On Jan. 20 one of Biden’s first executive orders required agencies to conduct a review of problematic actions of the previous administration in order to ensure that “the Federal Government must be guided by the best science and be protected by processes that ensure the integrity of Federal decision-making.” At the end of the review, all agencies were required to submit a report to the president with their recommendations on how to proceed.
Instead of complying with this process, the Fish and Wildlife Service asserted in a letter signed by Gary Frazer, assistant director for ecological services, that the Trump administration’s rule removing Endangered Species Act protection from gray wolves in the lower 48 states remains valid.
“There is no way the Fish and Wildlife Service followed President Biden’s directive and completed its review in just five business days,” said Brett Hartl, government affairs director at the Center for Biological Diversity. “It’s baffling that they went rogue by not even waiting till there was a new secretary of Interior to assess what happened under Trump. This is a slap in the face to the American public, who want scientific integrity restored to the government and to ensure that wolves are protected till they’re recovered across this country.”
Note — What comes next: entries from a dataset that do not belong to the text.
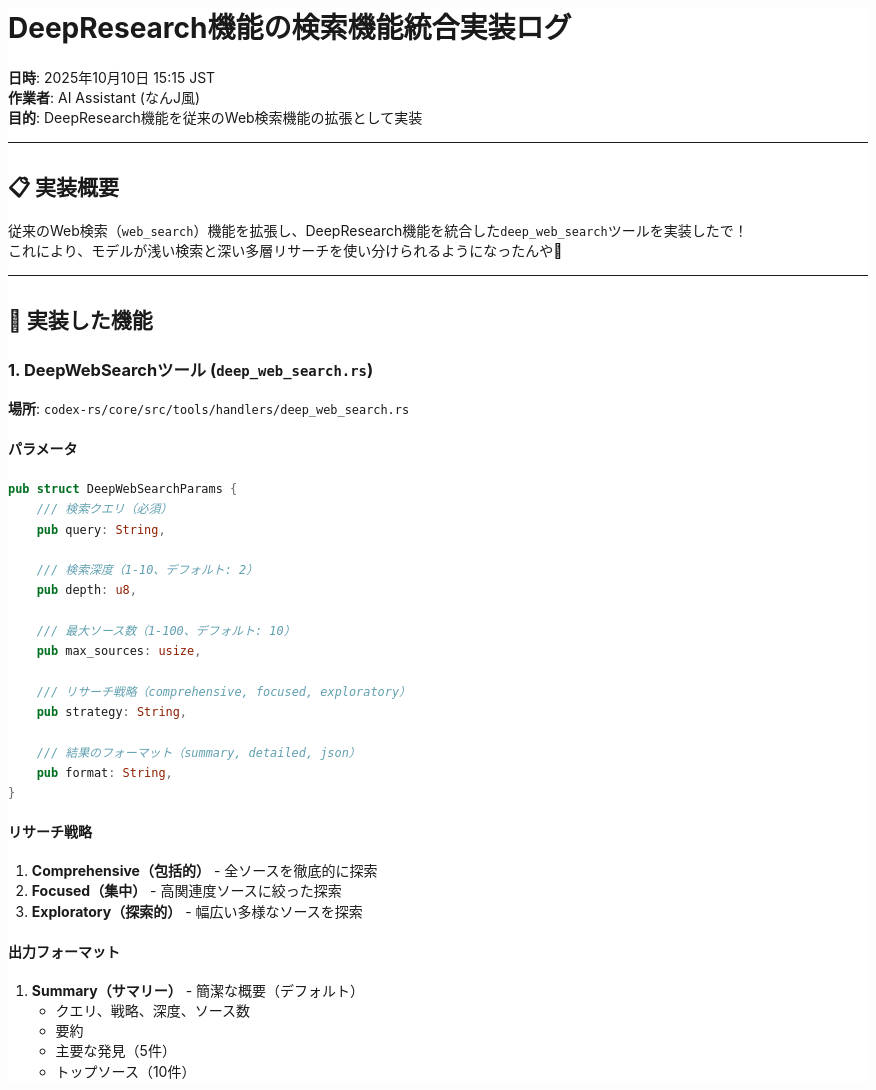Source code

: # DeepResearch機能の検索機能統合実装ログ

**日時**: 2025年10月10日 15:15 JST  
**作業者**: AI Assistant (なんJ風)  
**目的**: DeepResearch機能を従来のWeb検索機能の拡張として実装

---

## 📋 実装概要

従来のWeb検索（`web_search`）機能を拡張し、DeepResearch機能を統合した`deep_web_search`ツールを実装したで！  
これにより、モデルが浅い検索と深い多層リサーチを使い分けられるようになったんや💪

---

## 🎯 実装した機能

### 1. DeepWebSearchツール (`deep_web_search.rs`)

**場所**: `codex-rs/core/src/tools/handlers/deep_web_search.rs`

#### パラメータ

```rust
pub struct DeepWebSearchParams {
    /// 検索クエリ（必須）
    pub query: String,
    
    /// 検索深度（1-10、デフォルト: 2）
    pub depth: u8,
    
    /// 最大ソース数（1-100、デフォルト: 10）
    pub max_sources: usize,
    
    /// リサーチ戦略（comprehensive, focused, exploratory）
    pub strategy: String,
    
    /// 結果のフォーマット（summary, detailed, json）
    pub format: String,
}
```

#### リサーチ戦略

1. **Comprehensive（包括的）** - 全ソースを徹底的に探索
2. **Focused（集中）** - 高関連度ソースに絞った探索
3. **Exploratory（探索的）** - 幅広い多様なソースを探索

#### 出力フォーマット

1. **Summary（サマリー）** - 簡潔な概要（デフォルト）
   - クエリ、戦略、深度、ソース数
   - 要約
   - 主要な発見（5件）
   - トップソース（10件）
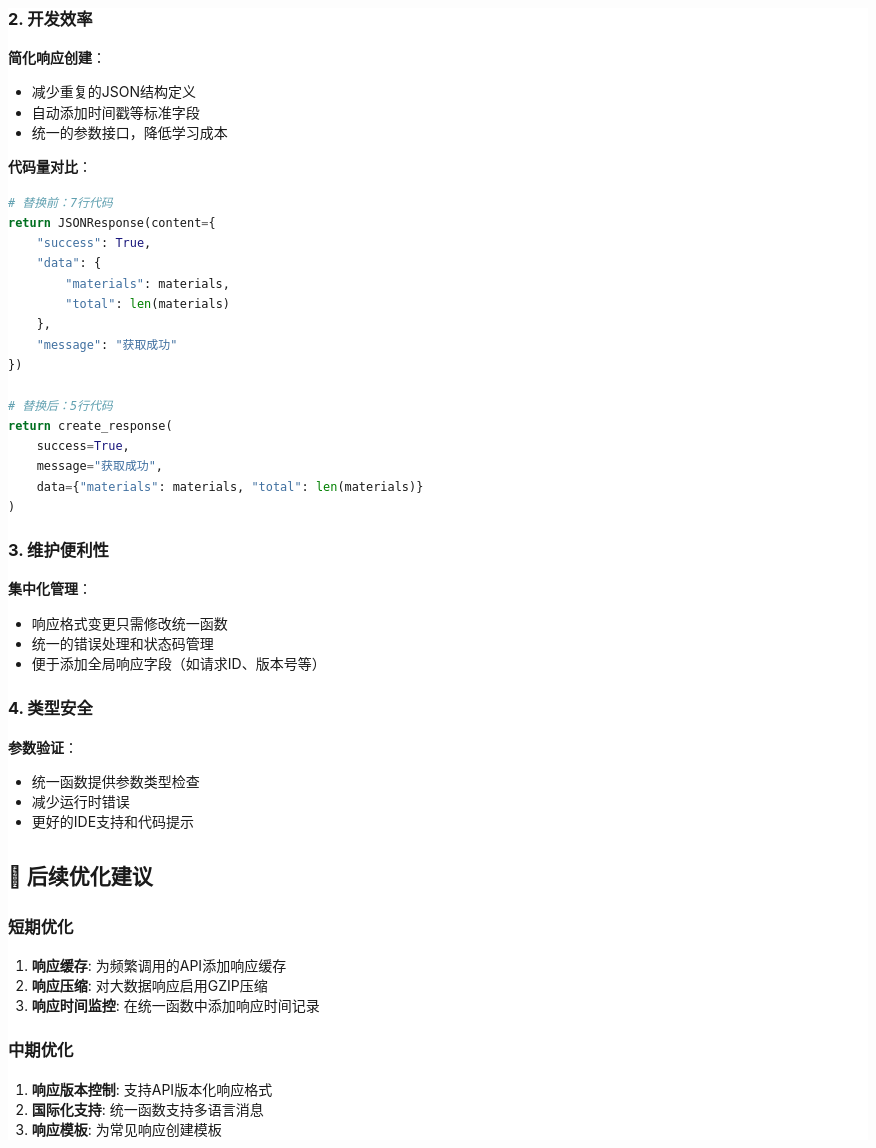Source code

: ### 2. 开发效率
**简化响应创建**：
- 减少重复的JSON结构定义
- 自动添加时间戳等标准字段
- 统一的参数接口，降低学习成本

**代码量对比**：
```python
# 替换前：7行代码
return JSONResponse(content={
    "success": True,
    "data": {
        "materials": materials,
        "total": len(materials)
    },
    "message": "获取成功"
})

# 替换后：5行代码
return create_response(
    success=True,
    message="获取成功",
    data={"materials": materials, "total": len(materials)}
)
```

### 3. 维护便利性
**集中化管理**：
- 响应格式变更只需修改统一函数
- 统一的错误处理和状态码管理
- 便于添加全局响应字段（如请求ID、版本号等）

### 4. 类型安全
**参数验证**：
- 统一函数提供参数类型检查
- 减少运行时错误
- 更好的IDE支持和代码提示

## 🔄 后续优化建议

### 短期优化
1. **响应缓存**: 为频繁调用的API添加响应缓存
2. **响应压缩**: 对大数据响应启用GZIP压缩
3. **响应时间监控**: 在统一函数中添加响应时间记录

### 中期优化
1. **响应版本控制**: 支持API版本化响应格式
2. **国际化支持**: 统一函数支持多语言消息
3. **响应模板**: 为常见响应创建模板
The Service removed federal protection from wolves in October despite deep concerns raised by the peer review of the decision. Independent scientists raised substantial concerns that wolves remained still functionally extinct in the vast majority of their former range across the continental United States.
Even before the Trump administration, the Fish and Wildlife Service routinely ranked among the worst agencies in terms of concerns about political interference undermining the scientific process. In a 2015 survey, 70% of Fish and Wildlife Service scientists stated that considerations of political interests in agency decisions were too high.
“President Biden has made clear that listening to the science will be the hallmark of his administration. It’s sad the Fish and Wildlife Service didn’t get the memo,” said Hartl. “We won’t be able to take on the extinction crisis or the climate crisis if federal agencies like the Fish and Wildlife Service feel free to routinely ignore science whenever it suits them.”